Deutschland braucht jetzt eine politische Debatte und einen realistischen Plan, zur Entwicklung von Fähigkeiten bei Entnahme und Speicherung von CO2, aber auch zu Art und Umfang schwer vermeidbarer Restemissionen. Ein solcher Plan wird die Potenziale von Wäldern, Böden und Moore in den Blick nehmen müssen, aber nun auch skalierbare Verfahren fördern, die das CO2 langfristig und sicher binden. Dabei muss auch das unliebsame Thema der geologischen CO2-Speicherung wieder auf die Agenda. Um das Niveau der Restemissionen zu minimieren, wird die Abscheidung und geologische CO2 Speicherung (CCS) ohnehin schon bald beispielsweise in der Zementindustrie benötigt, bevor es dann auch bei verschiedenen CO2- Entnahmemethoden zur Anwendung käme.

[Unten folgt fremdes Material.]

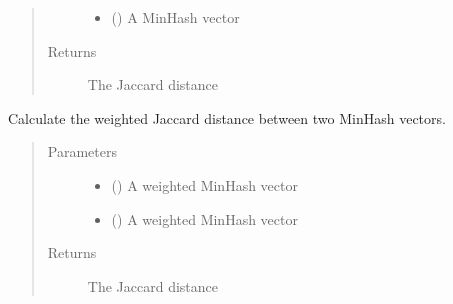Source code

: \documentclass[letterpaper,10pt,english]{sphinxmanual}
\begin{document}
\begin{fulllineitems}
\begin{fulllineitems}
\begin{quote}
\begin{description}
\begin{itemize}
\item {} 
 () \textendash{} A MinHash vector

\end{itemize}

\item[{Returns}] \leavevmode
{} The Jaccard distance

\end{description}\end{quote}

\end{fulllineitems}


\begin{fulllineitems}
\label{\detokenize{documentation:tmap.Minhash.get_weighted_distance}}
Calculate the weighted Jaccard distance between two MinHash vectors.
\begin{quote}\begin{description}
\item[{Parameters}] \leavevmode\begin{itemize}
\item {} 
 () \textendash{} A weighted MinHash vector

\item {} 
 () \textendash{} A weighted MinHash vector

\end{itemize}

\item[{Returns}] \leavevmode
{} The Jaccard distance

\end{description}\end{quote}

\end{fulllineitems}


\end{fulllineitems}
\end{document}
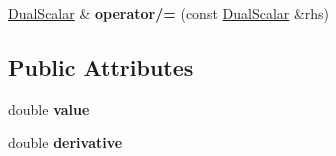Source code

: \begin{DoxyCompactItemize}
\item 
\hypertarget{structautodifk_1_1forward_1_1_dual_scalar_a4460eee6e05601ff7b254d98ece3f9c6}{\hyperlink{structautodifk_1_1forward_1_1_dual_scalar}{Dual\-Scalar} \& {\bfseries operator/=} (const \hyperlink{structautodifk_1_1forward_1_1_dual_scalar}{Dual\-Scalar} \&rhs)}\label{structautodifk_1_1forward_1_1_dual_scalar_a4460eee6e05601ff7b254d98ece3f9c6}

\end{DoxyCompactItemize}
\subsection*{Public Attributes}
\begin{DoxyCompactItemize}
\item 
\hypertarget{structautodifk_1_1forward_1_1_dual_scalar_a7b05a23f4e01fd8b3ed1183539b44291}{double {\bfseries value}}\label{structautodifk_1_1forward_1_1_dual_scalar_a7b05a23f4e01fd8b3ed1183539b44291}

\item 
\hypertarget{structautodifk_1_1forward_1_1_dual_scalar_ae9baa4e80b012e4abd632c02a9e8bb01}{double {\bfseries derivative}}\label{structautodifk_1_1forward_1_1_dual_scalar_ae9baa4e80b012e4abd632c02a9e8bb01}

\end{DoxyCompactItemize}
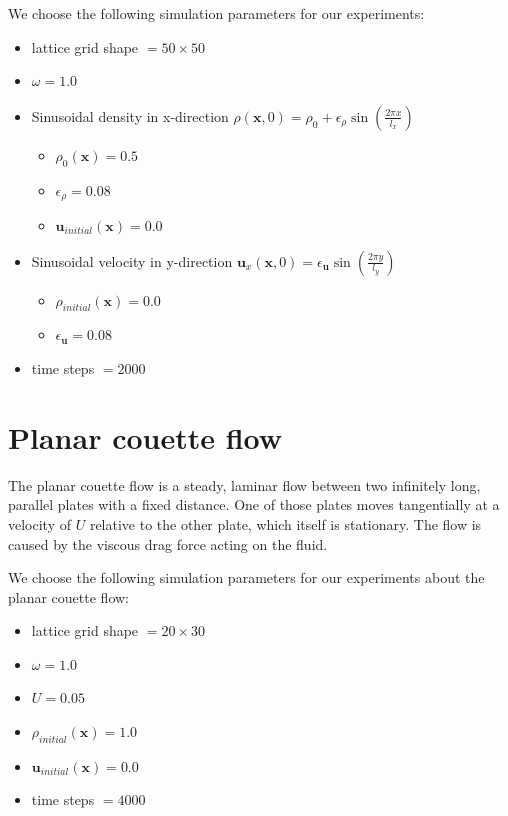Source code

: \documentclass[a4paper,11pt, footsepline]{book}
\begin{document}
We choose the following simulation parameters for our experiments:
\begin{itemize}
\setlength\itemsep{0.15em}
\item lattice grid shape $=50\times 50$
\item $\omega=1.0$
\item Sinusoidal density in x-direction $\rho(\mathbf{x},0)=\rho_{0}+\epsilon_{\rho}\sin(\frac{2\pi x}{l_x})$
\begin{itemize}
\setlength\itemsep{0.1em}
\item $\rho_{0}(\mathbf{x})=0.5$
\item $\epsilon_{\rho}=0.08$
\item $\mathbf{u}_{initial}(\mathbf{x})=0.0$
\end{itemize}
\item Sinusoidal velocity in y-direction $\mathbf{u}_{x}(\mathbf{x},0)=\epsilon_{\mathbf{u}}\sin(\frac{2\pi y}{l_y})$
\begin{itemize}
\setlength\itemsep{0.1em}
\item $\rho_{initial}(\mathbf{x})=0.0$
\item $\epsilon_{\mathbf{u}}=0.08$
\end{itemize}
\item time steps $=2000$
\end{itemize}
\section{Planar couette flow}\label{sec-couette}
The planar couette flow is a steady, laminar flow between two infinitely long, parallel plates with a fixed distance. One of those plates moves tangentially at a velocity of $U$ relative to the other plate, which itself is stationary. The flow is caused by the viscous drag force acting on the fluid.

We choose the following simulation parameters for our experiments about the planar couette flow:
\begin{itemize}
\setlength\itemsep{0.15em}
\item lattice grid shape $=20\times 30$
\item $\omega=1.0$
\item $U=0.05$
\item $\rho_{initial}(\mathbf{x})=1.0$
\item $\mathbf{u}_{initial}(\mathbf{x})=0.0$
\item time steps $=4000$
\end{itemize}
\end{document}
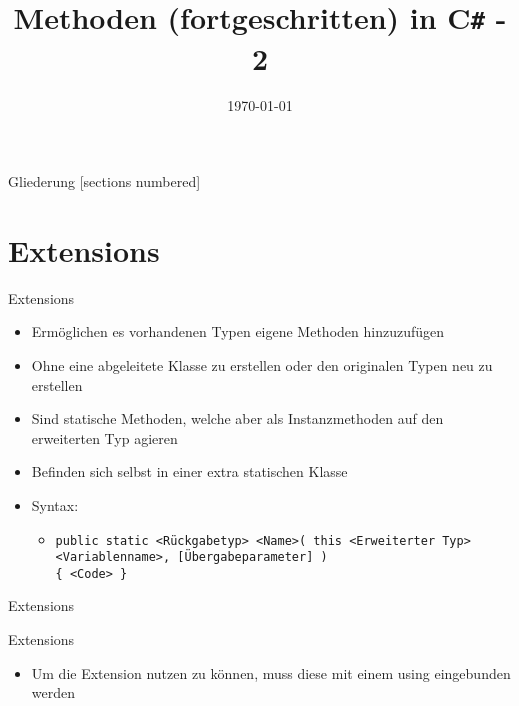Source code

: 



\title{Methoden (fortgeschritten) in C\texttt{\#} - 2}
\date{\today}




\maketitle

\begin{frame}{Gliederung}
	[sections numbered]
	\tableofcontents
\end{frame}

\section{Extensions}
\begin{frame}{Extensions}
	\begin{itemize}
		\item Ermöglichen es vorhandenen Typen eigene Methoden hinzuzufügen
		\item Ohne eine abgeleitete Klasse zu erstellen oder den originalen Typen neu zu erstellen
		\item Sind statische Methoden, welche aber als Instanzmethoden auf den erweiterten Typ agieren
		\item Befinden sich selbst in einer extra statischen Klasse
		\item Syntax:
		\begin{itemize}
			\item \texttt{public static \alert{<Rückgabetyp> <Name>}( this \alert{<Erweiterter Typ> <Variablenname>}, \alert{[Übergabeparameter]} )\\ \{ \alert{<Code>} \}}
		\end{itemize}
	\end{itemize}
\end{frame}

\begin{frame}{Extensions}
	
\end{frame}

\begin{frame}{Extensions}
	\begin{itemize}
		\item Um die Extension nutzen zu können, muss diese mit einem \alert{using} eingebunden werden
	\end{itemize}
	
	
\end{frame}

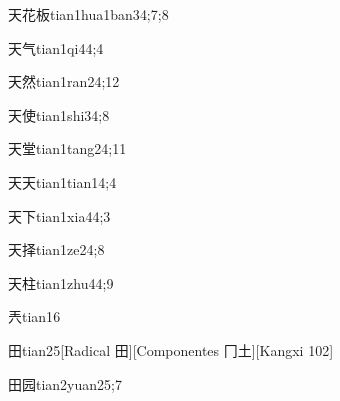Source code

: \begin{verbete}{天花板}{tian1hua1ban3}{4;7;8}
\end{verbete}

\begin{verbete}{天气}{tian1qi4}{4;4}
\end{verbete}

\begin{verbete}{天然}{tian1ran2}{4;12}
\end{verbete}

\begin{verbete}{天使}{tian1shi3}{4;8}
\end{verbete}

\begin{verbete}{天堂}{tian1tang2}{4;11}
\end{verbete}

\begin{verbete}{天天}{tian1tian1}{4;4}
\end{verbete}

\begin{verbete}{天下}{tian1xia4}{4;3}
\end{verbete}

\begin{verbete}{天择}{tian1ze2}{4;8}
\end{verbete}

\begin{verbete}{天柱}{tian1zhu4}{4;9}
\end{verbete}

\begin{verbete}{兲}{tian1}{6}
\end{verbete}

\begin{verbete}{田}{tian2}{5}[Radical 田][Componentes 冂土][Kangxi 102]
\end{verbete}

\begin{verbete}{田园}{tian2yuan2}{5;7}
\end{verbete}

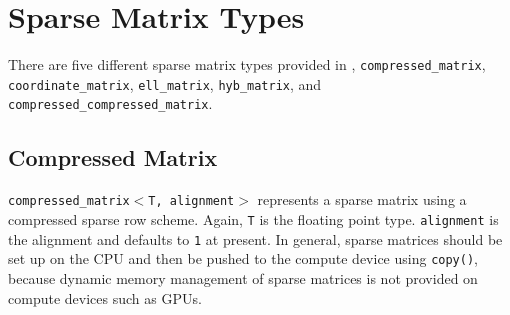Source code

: \section{Sparse Matrix Types}

There are five different sparse matrix types provided in {\ViennaCL}, \lstinline|compressed_matrix|, \lstinline|coordinate_matrix|, \lstinline|ell_matrix|, \lstinline|hyb_matrix|, and \lstinline|compressed_compressed_matrix|.

\subsection{Compressed Matrix}
\texttt{compressed\_matrix$<$T, alignment$>$} represents a sparse
matrix using a compressed sparse row scheme. Again, \texttt{T} is the floating point type. \texttt{alignment} is the alignment and defaults to \texttt{1} at present.
In general, sparse matrices should be set up on the
CPU and then be pushed to the compute device using \texttt{copy()}, because dynamic memory management of sparse matrices is not provided on {\OpenCL} compute devices such as GPUs.

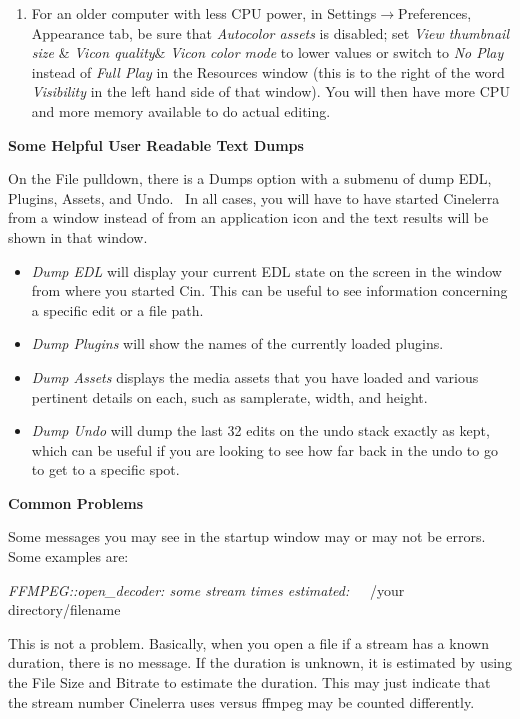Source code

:\begin{enumerate}[nosep]
	\item For an older computer with less CPU power, in Settings$\rightarrow$Preferences, Appearance tab, be sure that \textit{Autocolor assets }is disabled; set \textit{View thumbnail size} \& \textit{Vicon quality}\& \textit{Vicon color mode} to lower values or switch to \textit{No Play} instead of \textit{Full Play} in the Resources window (this is to the right of the word \textit{Visibility} in the left hand side of that window). You will then have more CPU and more memory available to do actual editing.
\end{enumerate}
\medskip

{\bfseries
Some Helpful User Readable Text Dumps}
\medskip

On the File pulldown, there is a {\textquotedbl}Dumps{\textquotedbl} option with a submenu of dump EDL, Plugins, Assets, and Undo. \ In all cases, you will have to have started Cinelerra from a window instead of from an application icon and
the text results will be shown in that window.
\medskip

\begin{itemize}[nosep]
\item \textit{Dump EDL} will display your current EDL state on the screen in the window from where you started Cin. This can be useful to see information concerning a specific edit or a file path.
\item \textit{Dump Plugins} will show the names of the currently loaded plugins.
\item \textit{Dump Assets} displays the media assets that you have loaded and various pertinent details on each, such as samplerate, width, and height.
\item \textit{Dump Undo }will dump the last 32 edits on the undo stack exactly as kept, which can be useful if you are looking to see how far back in the undo to go to get to a specific spot.
\end{itemize}
\medskip

{\bfseries
Common Problems}

Some messages you may see in the startup window may or may not be errors. Some examples are:
\bigskip

\textit{FFMPEG::open\_decoder: some stream times estimated:}\textbf{ \ \ }/your directory/filename
\medskip

This is not a problem. Basically, when you open a file if a stream has a known duration, there is no message. If the duration is unknown, it is estimated by using the File Size and Bitrate to estimate the duration. This may just indicate that the stream number Cinelerra uses versus ffmpeg may be counted differently.
\bigskip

Mehr als hundert Länder haben sich inzwischen ein Ziel von netto-null Emissionen gesetzt, doch nur wenige beschäftigen sich ernsthaft mit der CO2-Entnahme. Mit seiner Innovationskraft und Ingenieurskunst kann Deutschland nicht nur zeigen, dass es das Ziel einer klimaneutralen Volkswirtschaft ernst nimmt und den notwendigen Strukturwandel aktiv gestalten. Durch eine globale Vorreiterrolle würde Deutschland auch einen wichtigen Beitrag zum Erreichen der Pariser Klimaziele leisten. Zeit für eine Kurskorrektur.